**Source document**
Induction heating apparatus for strip materials with variable parameters

Abstract

One or more sections of a solenoidal induction coil are moved relative to the surface of a strip passing through the coil as one or more parameters of the strip change to affect the impedance of the load circuit, while the output frequency of the power supply providing power to the coil via a capacitive element is changed so that the power supply's load circuit continues to operate at substantially resonant frequency.

Description

FIELD OF THE INVENTION

The present invention relates to electric induction heating of a strip material particularly in applications where the width of the strip material, or another parameter, changes to alter the electrical impedance of the load circuit.

BACKGROUND OF THE INVENTION

A flexible solenoidal induction coil, when connected to an ac power supply, can be used to inductively heat a workpiece passing through the coil. The flexible coil is of particular use when the workpiece has a changing crosss sectional dimension. In this arrangement the coil can be flexed to maintain a constant distance between the coil and the cross section of the workpiece presently passing through the coil. For example if the workpiece is a camshaft, irregularly shaped cams (features of the workpiece) will be spaced apart from each other along the shaft (workpiece). As the cam shaft passes through the coil for induction heat treatment, the flexible coil can be dynamically changed in shape-by attachment to suitable linear motion actuators that alter the cross sectional shape of the coil, for example, from circular to oval, to conform to the cross sectional shape of the feature of the workpiece passing through the coil.

For electric induction heating of a continuous strip material, the strip can be passed through a solenoidal coil that is powered from ac power source 112 as shown in FIG. 1. Capacitance of tuning capacitor C_TUNE, impedance of solenoidal coil L_COIL and the resistance of the strip material 90, which is magnetically coupled with the primary power circuit, substantially comprise the load circuit impedance. For certain applications the coil must accommodate strip materials of varying width. Rolls of materials having different widths may be sequentially fed through the coil, either as individual rolls, or with consecutive rolls of varying widths welded together at their ends to pass continuously through the coil. Power induced in the strip material is substantially equal to the electrical resistance of the material multiplied by the square of the current supplied to the coil from the ac power supply. As the width of the strip increases, the resistance of the strip increases. Since applied power is equal to the square of the current supplied to the coil multiplied by the resistance of the strip, as the resistance increases and the supplied current does not change, applied power will linearly increase, as will the product output rate (that is, weight of the strip material heated per unit time measure, for example, in Tons (T) per hour (hr)) as graphically illustrated in FIG. 2(a). In some applications there is a desire to maintain the product output rate at a constant value after a particular level of applied power is reached. As illustrated in FIG. 2(b), between increasing strip widths w₁ and w₂, product output rate (power) increases linearly from y₁ to y₂. If the width of the strip further increases, the output level remains constant at y₂. To keep the output rate constant, load resistance must be kept constant.

One object of the present invention is to selectively achieve a constant rate of production of inductively heated strip materials having different widths when the width of the strip changes by changing the distance between the strip and a solenoidal coil used to inductively heat the strip while keeping the load circuit operating at substantially resonant frequency by modulating the output frequency of the power supply providing power to the load circuit.

**Data provided**
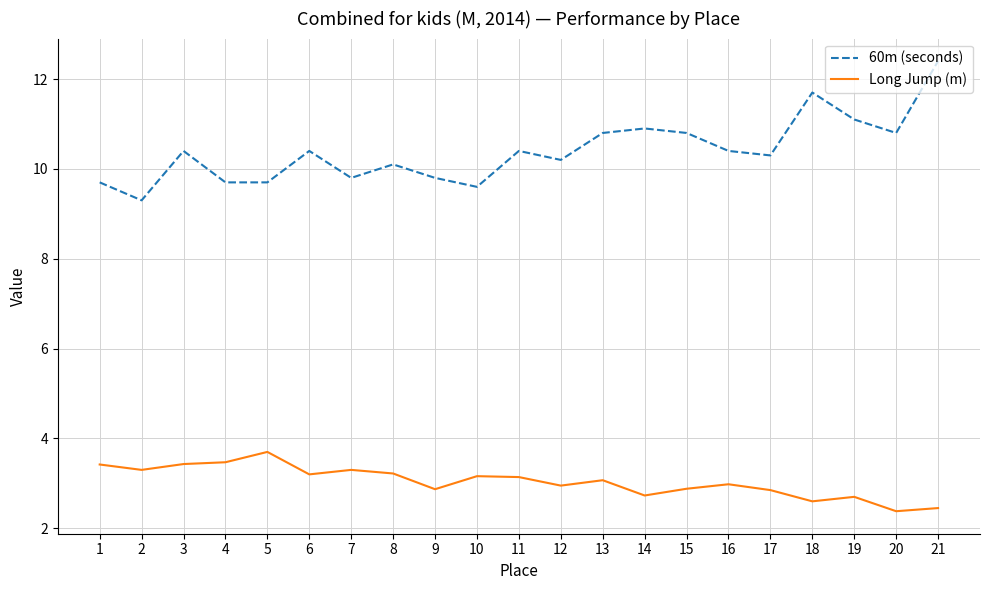

True or false: Long Jump (m) has a value of 3.1 at 13.

True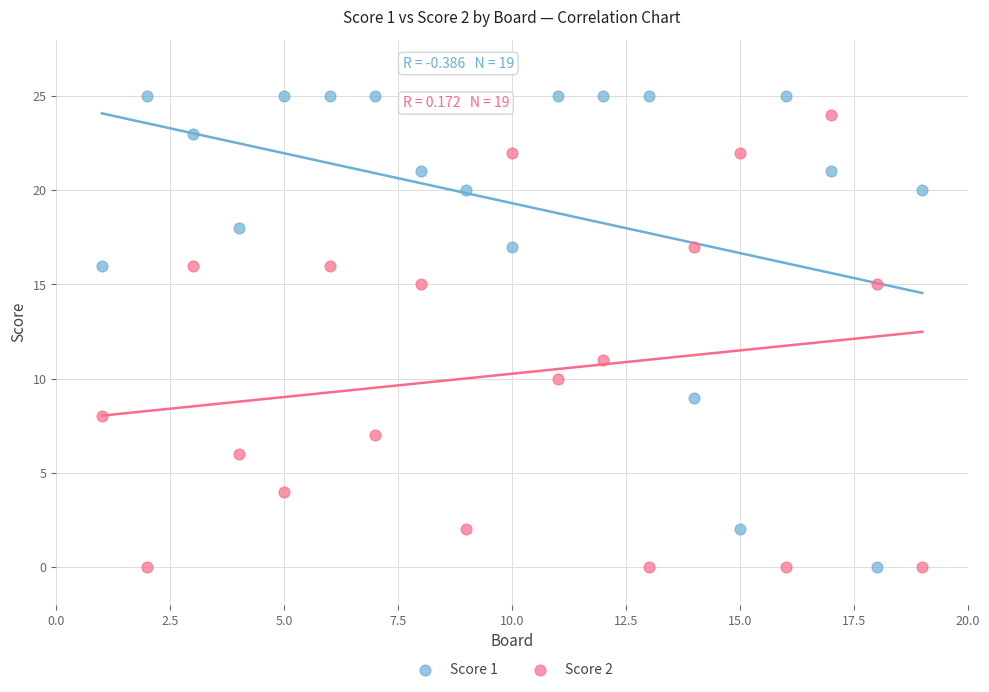

Across all series, what Y value is closest to 12?

11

**Job 1**
In the induction heating description, what three things are said to substantially make up the load circuit impedance?
**Job 2**
According to the induction heating description, what must be kept constant to keep the output rate constant?
**Job 3**
Carry the induction heating description forward from its last sentence.
The material that comes after the induction heating description is separate from it.

**Response area 1**
- Capacitance of tuning capacitor C_TUNE
- Impedance of solenoidal coil L_COIL
- Resistance of the strip material 90, which is magnetically coupled with the primary power circuit

**Response area 2**
Load resistance must be kept constant.

**Response area 3**
Another object of the present invention is to selectively achieve a constant rate of production of inductively heated strip materials having one or more different parameters that affect the electrical impedance of the inductive heating circuit by changing the distance between the strip and a solenoidal coil used to inductively heat the strip while keeping the load circuit operating at substantially resonant frequency by modulating the output frequency of the power supply providing power to the inductive heating circuit.

BRIEF SUMMARY OF THE INVENTION

In one aspect the present invention is an apparatus and method of inductively heat treating strips when at least one parameter of the strips changes to change the impedance of the inductive load heating circuit. The apparatus comprises an ac power supply providing power to the load circuit. The load circuit comprises a capacitive element, a solenoidal induction coil having at least one flexible section, and at least one means for moving the at least one flexible section of the coil. A strip moves through the coil so that the strip is magnetically coupled with the load circuit. As the strip moves through the coil, the at least one flexible section of the coil is moved to change the load impedance. The output of the power supply is frequency modulated to change the output frequency as the at least one flexible coil section is moved so that the load circuit continues to operate at substantially resonant frequency.

Other aspects of the invention are set forth in this specification and the appended claims.

BRIEF DESCRIPTION OF THE DRAWINGS

The foregoing brief summary, as well as the following detailed description of the invention, is better understood when read in conjunction with the appended drawings. For the purpose of illustrating the invention, there is shown in the drawings exemplary forms of the invention that are presently preferred; however, the invention is not limited to the specific arrangements and instrumentalities disclosed in the following appended drawings:

FIG. 1 is a prior art apparatus for induction heating of a strip material.

FIG. 2(a) graphically illustrates the increase in applied induction power and rate of production of inductively heated strip material with the prior art apparatus as the width of the heated strip increases.

FIG. 2(b) graphically illustrates the increase in applied induction power, and rate of production of inductively heated strip material, as the width of the heated strip increases to a selected value, and is then maintained at a constant applied induction power and rate of production over a range of further increasing strip widths with the induction heating apparatus of the present invention.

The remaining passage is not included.